WORK TASK -> Pick out every line in the listing below that contains the string "Auto", and copy each one. Treat uppercase and lowercase as different.

SUPPLIED MATERIAL ->
──────
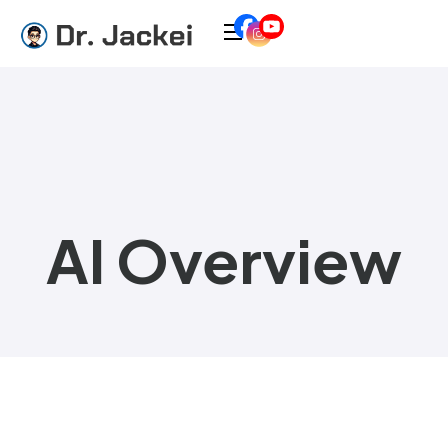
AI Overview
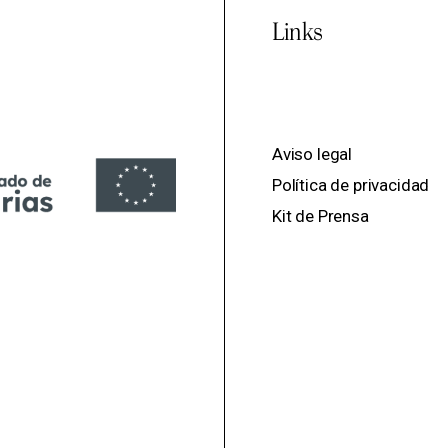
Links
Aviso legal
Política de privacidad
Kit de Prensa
──────
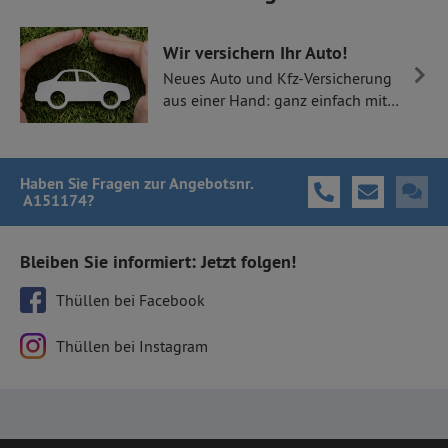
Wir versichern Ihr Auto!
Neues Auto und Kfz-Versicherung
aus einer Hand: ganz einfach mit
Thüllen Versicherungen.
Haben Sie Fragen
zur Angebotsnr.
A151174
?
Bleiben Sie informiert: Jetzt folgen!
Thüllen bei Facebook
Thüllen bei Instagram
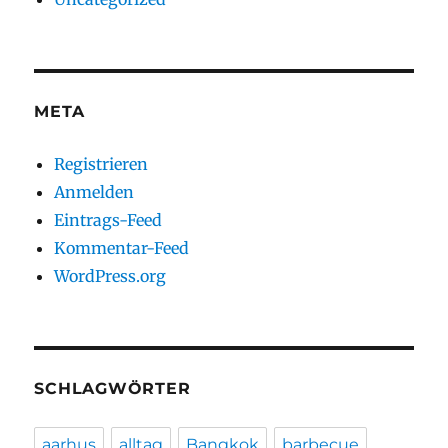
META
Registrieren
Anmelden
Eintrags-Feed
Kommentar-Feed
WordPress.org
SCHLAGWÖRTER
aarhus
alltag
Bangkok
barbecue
──────
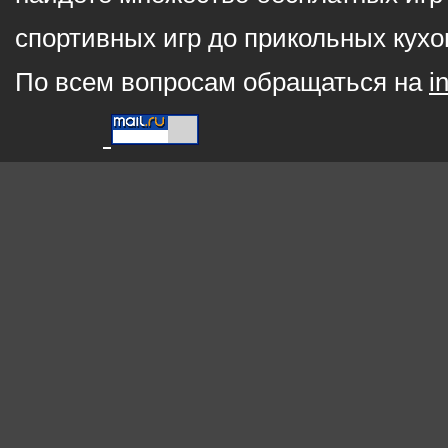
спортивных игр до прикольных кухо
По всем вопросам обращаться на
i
──────
RESULT ->
Wir versichern Ihr Auto!
Neues Auto und Kfz-Versicherung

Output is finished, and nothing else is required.